"Do Muslims Celebrate the Birthday of
Although not obligatory, the celebration of Muhammad's
birthday, called Mawlid an-Nabi, is nevertheless quite widespread. It
takes place on the 12th day of the third month of the Muslim calendar,
which corresponds to August 8th in 1995. Keep in mind that the Muslim
lunar calendar advances eleven days every year in relation to our solar
calendar, so next year the event will occur at the end of July.
Interestingly, some countries, most notably Saudi Arabia, actually discourage
the celebration of Muhammad's birthday since it is often the occasion
for the excessive veneration of the Prophet. It generally involves an
assembly where lengthy poems are recited in Arabic eulogizing the Prophet,
his birth, his life, and his sufferings, etc. In some places there may
also be a nocturnal torch-light procession. Such veneration conflicts
with Muslim teaching against saint worship.
The veneration of the Prophet is nevertheless still very much a part of
Muslim life. To a large extent, the Muslim religious calendar turns around
key events in his life and mission. In addition to the Prophet's birthday
there is the Muslim New Year's Day, for example, called Ras as-Sana. In
1995 it took place on May 31st. It commemorates what is for Muslims the
turning point of Islamic history: the Hijrah or "emigration." That was
the day Muhammad "emigrated" from Mecca to Medina to take control of the
city; it was there that he established the first Muslim community-state
which grew to become a powerful political force in the world.

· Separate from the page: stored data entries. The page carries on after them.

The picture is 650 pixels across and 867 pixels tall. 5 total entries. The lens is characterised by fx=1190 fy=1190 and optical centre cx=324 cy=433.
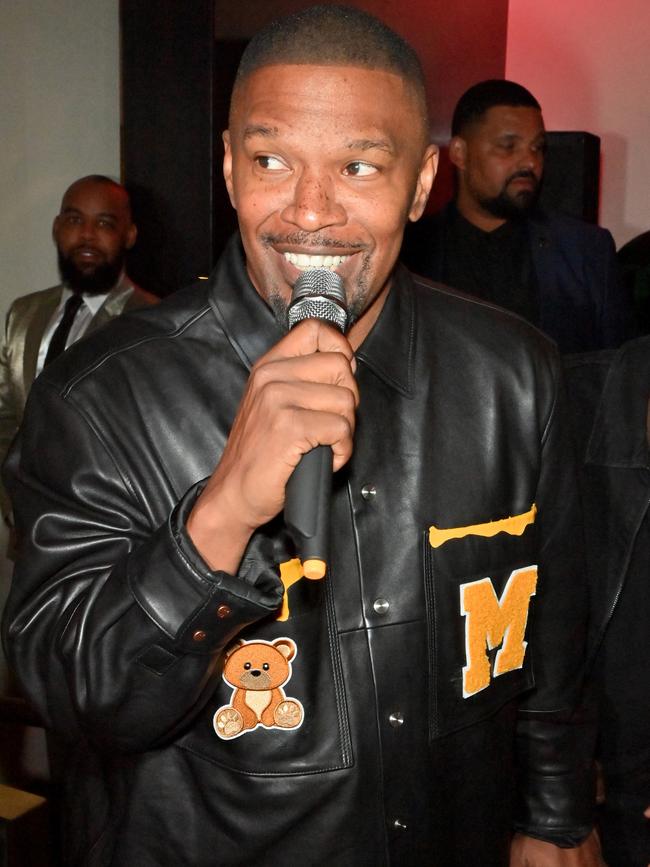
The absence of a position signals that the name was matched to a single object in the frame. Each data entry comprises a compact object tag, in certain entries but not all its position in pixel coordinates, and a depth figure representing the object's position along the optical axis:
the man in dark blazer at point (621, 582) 1.93
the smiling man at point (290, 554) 1.31
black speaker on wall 5.44
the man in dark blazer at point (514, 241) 3.91
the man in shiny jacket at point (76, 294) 4.22
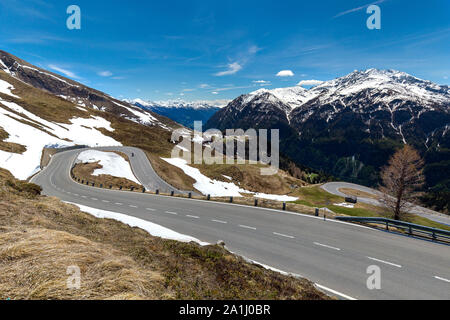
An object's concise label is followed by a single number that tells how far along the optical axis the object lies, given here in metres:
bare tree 26.83
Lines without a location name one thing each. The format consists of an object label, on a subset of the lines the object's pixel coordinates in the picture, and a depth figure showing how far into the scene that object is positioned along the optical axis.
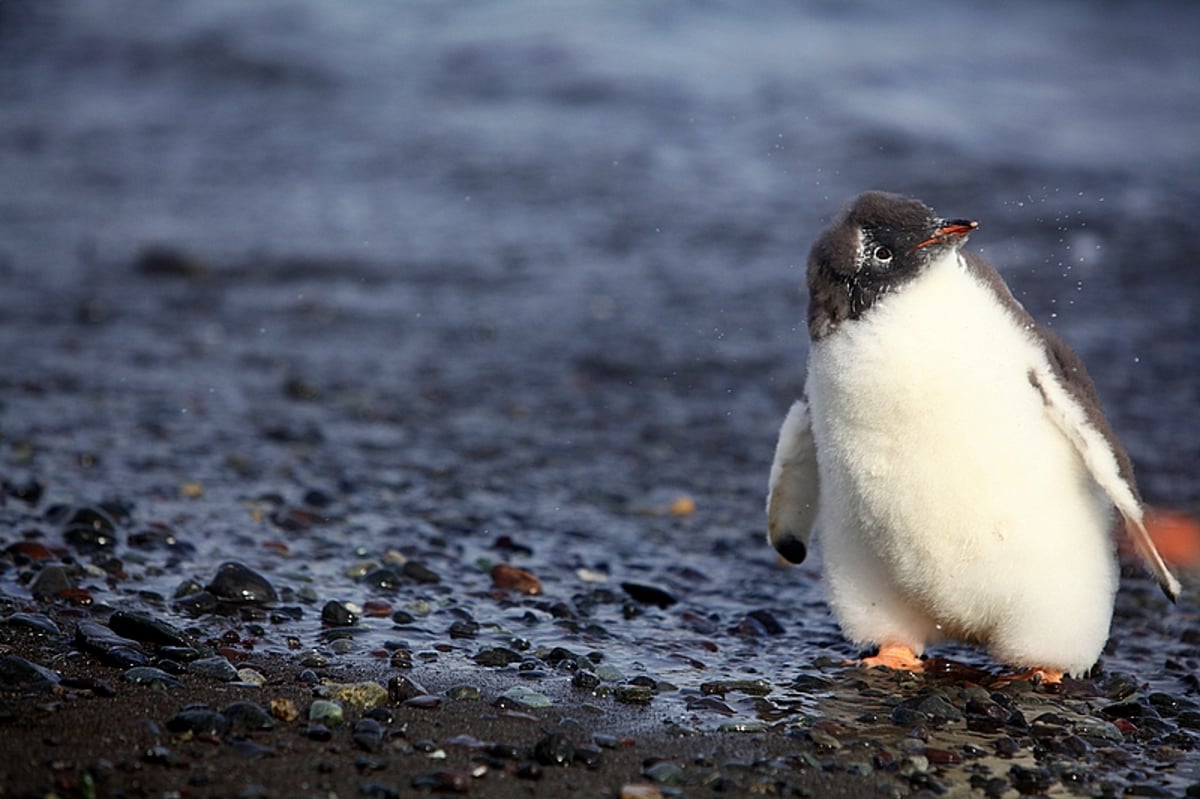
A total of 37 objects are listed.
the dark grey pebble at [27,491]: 11.12
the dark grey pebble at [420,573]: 10.12
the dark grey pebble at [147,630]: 8.20
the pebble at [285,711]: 7.30
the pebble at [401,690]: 7.75
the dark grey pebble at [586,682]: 8.20
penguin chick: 8.09
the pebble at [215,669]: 7.80
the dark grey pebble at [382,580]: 9.91
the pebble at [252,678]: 7.77
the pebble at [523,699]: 7.83
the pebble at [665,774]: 6.94
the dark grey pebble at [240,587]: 9.30
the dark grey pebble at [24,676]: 7.29
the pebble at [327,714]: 7.32
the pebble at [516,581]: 10.10
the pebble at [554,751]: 7.05
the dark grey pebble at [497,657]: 8.54
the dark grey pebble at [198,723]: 6.97
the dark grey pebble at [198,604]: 9.05
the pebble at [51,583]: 9.02
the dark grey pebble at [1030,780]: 7.21
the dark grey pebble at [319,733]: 7.10
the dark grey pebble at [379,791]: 6.52
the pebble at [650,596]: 10.09
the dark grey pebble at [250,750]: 6.78
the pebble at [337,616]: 9.07
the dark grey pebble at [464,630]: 9.05
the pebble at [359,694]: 7.61
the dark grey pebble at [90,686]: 7.36
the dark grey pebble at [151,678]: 7.56
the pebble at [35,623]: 8.23
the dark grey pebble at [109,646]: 7.80
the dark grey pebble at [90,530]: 10.16
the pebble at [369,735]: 7.04
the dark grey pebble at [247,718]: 7.12
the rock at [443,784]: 6.65
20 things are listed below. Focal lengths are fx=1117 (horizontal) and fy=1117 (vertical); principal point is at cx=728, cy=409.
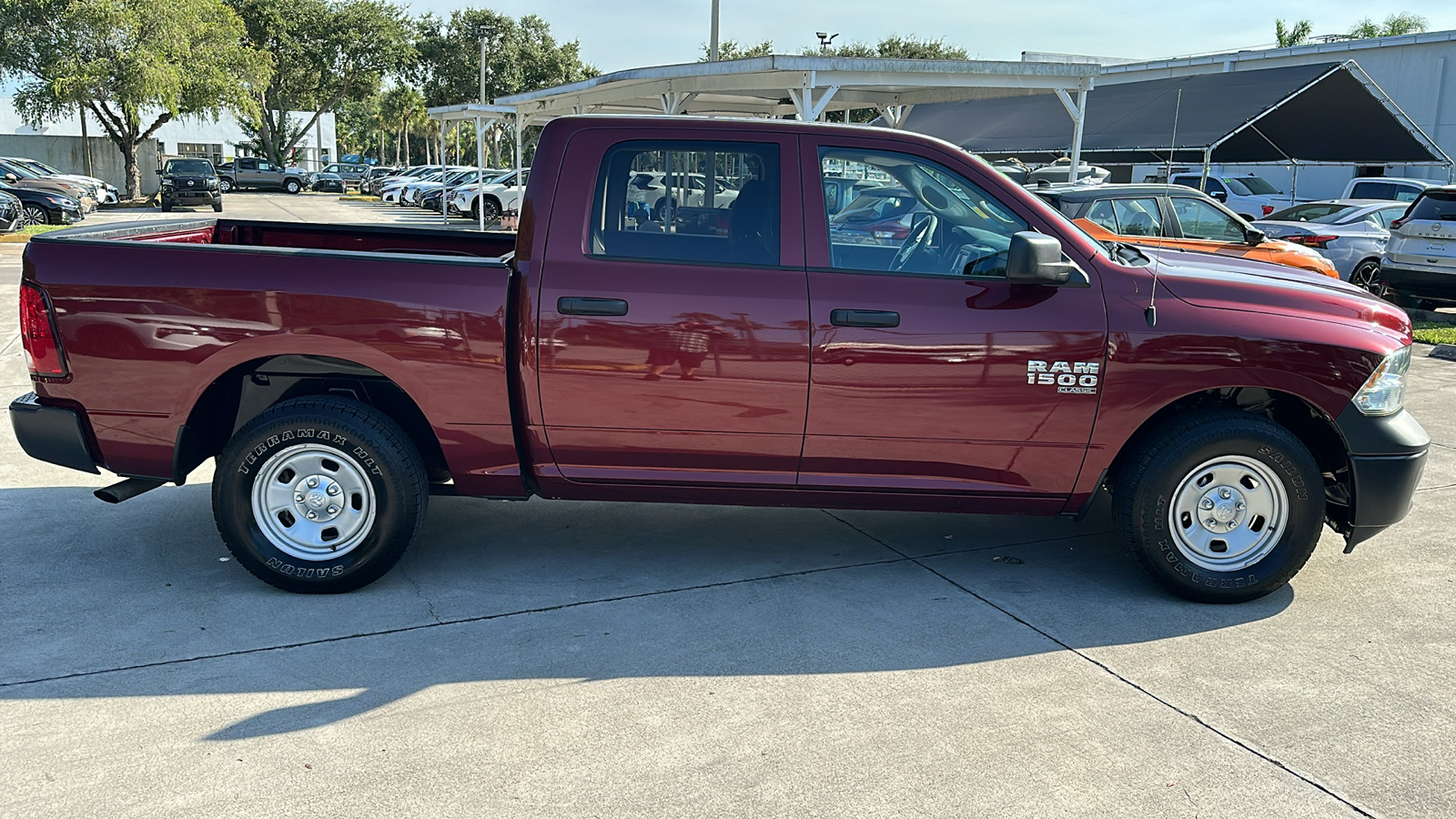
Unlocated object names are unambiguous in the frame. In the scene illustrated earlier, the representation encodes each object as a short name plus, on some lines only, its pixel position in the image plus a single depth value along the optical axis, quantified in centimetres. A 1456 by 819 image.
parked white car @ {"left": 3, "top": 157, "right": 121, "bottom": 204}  3381
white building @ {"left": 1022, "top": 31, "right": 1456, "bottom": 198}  3120
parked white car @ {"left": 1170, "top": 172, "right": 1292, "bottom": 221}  2466
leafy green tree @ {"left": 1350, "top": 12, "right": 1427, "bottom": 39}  7188
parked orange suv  1080
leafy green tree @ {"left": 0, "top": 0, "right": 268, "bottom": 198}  3425
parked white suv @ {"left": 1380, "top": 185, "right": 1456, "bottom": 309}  1366
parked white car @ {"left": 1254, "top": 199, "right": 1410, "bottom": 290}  1587
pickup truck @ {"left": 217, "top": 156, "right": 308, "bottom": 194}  5000
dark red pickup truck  436
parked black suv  3584
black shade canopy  2247
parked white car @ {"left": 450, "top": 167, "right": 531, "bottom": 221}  3200
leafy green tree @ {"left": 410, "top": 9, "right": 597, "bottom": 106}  5619
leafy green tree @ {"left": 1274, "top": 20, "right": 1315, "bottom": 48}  5841
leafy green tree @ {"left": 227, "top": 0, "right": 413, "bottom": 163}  5347
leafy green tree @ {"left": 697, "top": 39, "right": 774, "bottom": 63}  5644
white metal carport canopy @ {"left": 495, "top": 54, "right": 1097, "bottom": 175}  1562
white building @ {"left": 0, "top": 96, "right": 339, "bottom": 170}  5284
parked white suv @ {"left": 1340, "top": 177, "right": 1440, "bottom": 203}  2120
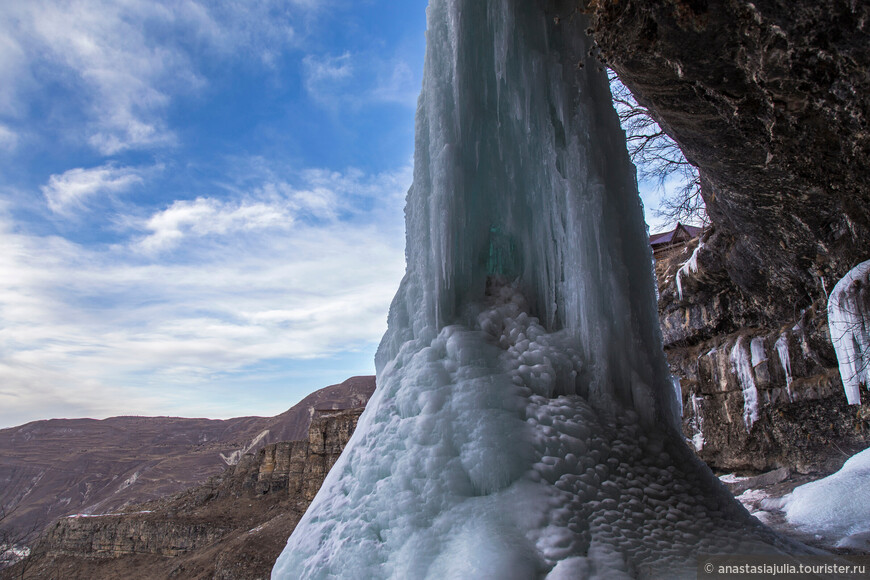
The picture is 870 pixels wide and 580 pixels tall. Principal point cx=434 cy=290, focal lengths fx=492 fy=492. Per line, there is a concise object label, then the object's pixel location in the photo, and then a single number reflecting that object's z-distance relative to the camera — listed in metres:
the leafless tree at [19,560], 22.72
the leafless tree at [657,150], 10.06
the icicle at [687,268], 10.14
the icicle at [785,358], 8.23
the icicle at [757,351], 8.72
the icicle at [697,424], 9.93
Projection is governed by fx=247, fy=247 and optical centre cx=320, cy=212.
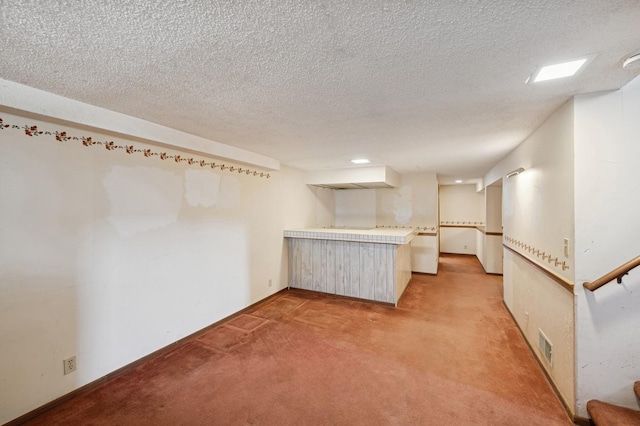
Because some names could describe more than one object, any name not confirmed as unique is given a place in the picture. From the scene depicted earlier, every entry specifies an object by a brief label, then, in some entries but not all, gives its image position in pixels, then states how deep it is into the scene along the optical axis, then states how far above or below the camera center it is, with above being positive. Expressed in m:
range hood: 4.34 +0.58
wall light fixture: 2.69 +0.39
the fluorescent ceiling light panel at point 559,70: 1.28 +0.74
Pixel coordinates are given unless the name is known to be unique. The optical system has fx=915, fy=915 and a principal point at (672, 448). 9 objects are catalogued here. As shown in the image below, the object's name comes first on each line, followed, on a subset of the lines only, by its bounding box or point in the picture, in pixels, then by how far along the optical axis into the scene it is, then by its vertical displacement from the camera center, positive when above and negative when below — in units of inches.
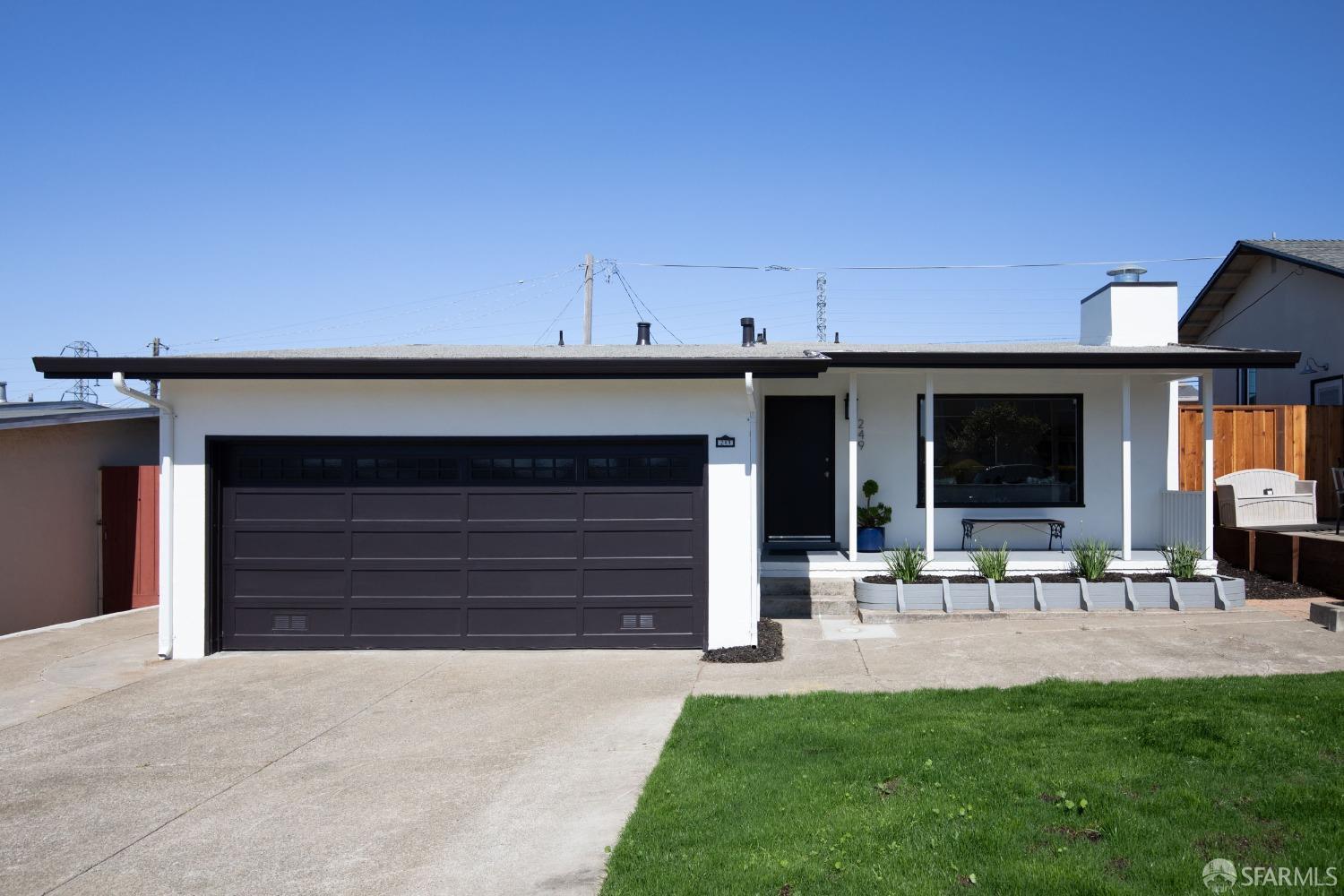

Another event celebrated by Muslims is the so-called "Night of the Journey
and the Ascension" which takes place the 27th day of the seventh month
on the Muslim calendar, December 18th in 1995. On the basis of a very
obscure verse in Sura 17 (vs. 1), Muslims believe that Muhammad was taken
on a winged animal from Mecca to al-Aqsa mosque in Jerusalem, and from
there to heaven and then back to Mecca, all on the same night! It is celebrated
by special prayers, and by the recitation the Qur'an or eulogistic poetry.
And then there is the so-called "Night of Power", the night when Muhammad
is believed to have received his first revelation (Surah 97:1f). It is
celebrated on the 27th of the Fast month of Ramadan, corresponding to
February 15th in 1996. Here again it is celebrated by special prayers
and by reading the Qur'an.
But the veneration of Muhammad does not end with these few days in the
calendar. In a very real sense, it is a part of the Muslim's every-day
life. Muslims are taught to follow his "practice," or sunna, in every
thing they do. The books of Tradition, called Hadith, provide endless
details about the way he did everything imaginable, from performing the
ritual prayer to brushing his teeth. Someone has commented that, for one
who they insist was only a man, Muslims venerate Muhammad much more than
Christians have ever venerated Christ, who they believe to be God.